#### [Directions]
Could you restate word for word every line of the records below, from the first one to the one holding "## Data Types"?

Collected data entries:

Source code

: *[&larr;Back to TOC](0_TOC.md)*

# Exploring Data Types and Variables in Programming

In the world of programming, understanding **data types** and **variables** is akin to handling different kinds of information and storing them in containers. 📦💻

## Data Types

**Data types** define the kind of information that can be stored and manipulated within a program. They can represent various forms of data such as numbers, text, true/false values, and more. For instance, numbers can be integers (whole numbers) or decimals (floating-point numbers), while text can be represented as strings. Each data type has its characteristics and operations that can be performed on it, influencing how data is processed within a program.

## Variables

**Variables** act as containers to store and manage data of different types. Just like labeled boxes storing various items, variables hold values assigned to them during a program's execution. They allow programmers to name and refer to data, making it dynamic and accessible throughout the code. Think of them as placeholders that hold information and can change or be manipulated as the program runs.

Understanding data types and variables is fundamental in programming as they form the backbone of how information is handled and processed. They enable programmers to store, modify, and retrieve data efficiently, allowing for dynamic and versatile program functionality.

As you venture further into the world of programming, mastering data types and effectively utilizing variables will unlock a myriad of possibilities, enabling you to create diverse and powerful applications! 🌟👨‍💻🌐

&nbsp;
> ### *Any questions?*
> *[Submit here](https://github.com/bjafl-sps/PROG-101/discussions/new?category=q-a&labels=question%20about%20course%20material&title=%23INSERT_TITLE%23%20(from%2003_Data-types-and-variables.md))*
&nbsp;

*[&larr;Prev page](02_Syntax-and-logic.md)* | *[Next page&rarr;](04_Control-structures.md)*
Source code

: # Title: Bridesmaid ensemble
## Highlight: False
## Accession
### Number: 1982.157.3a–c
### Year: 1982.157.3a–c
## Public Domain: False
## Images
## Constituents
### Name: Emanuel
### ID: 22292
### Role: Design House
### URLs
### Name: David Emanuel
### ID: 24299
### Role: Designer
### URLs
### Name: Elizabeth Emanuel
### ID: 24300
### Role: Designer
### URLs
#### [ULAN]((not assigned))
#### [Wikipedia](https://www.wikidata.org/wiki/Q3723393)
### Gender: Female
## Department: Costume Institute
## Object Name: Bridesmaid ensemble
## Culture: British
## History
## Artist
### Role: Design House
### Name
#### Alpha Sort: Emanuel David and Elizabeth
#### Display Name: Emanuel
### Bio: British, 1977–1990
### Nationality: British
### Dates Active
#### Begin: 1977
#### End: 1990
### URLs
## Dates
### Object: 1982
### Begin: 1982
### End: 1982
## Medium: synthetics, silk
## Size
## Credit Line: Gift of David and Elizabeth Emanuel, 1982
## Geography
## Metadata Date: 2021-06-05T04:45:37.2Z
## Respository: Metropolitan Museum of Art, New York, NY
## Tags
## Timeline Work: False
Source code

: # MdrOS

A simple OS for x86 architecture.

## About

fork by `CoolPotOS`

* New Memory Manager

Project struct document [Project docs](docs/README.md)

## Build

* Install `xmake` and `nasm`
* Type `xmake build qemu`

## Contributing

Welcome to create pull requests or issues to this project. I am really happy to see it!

#### [Exercise response]
Source code

: *[&larr;Back to TOC](0_TOC.md)*

# Exploring Data Types and Variables in Programming

In the world of programming, understanding **data types** and **variables** is akin to handling different kinds of information and storing them in containers. 📦💻

## Data Types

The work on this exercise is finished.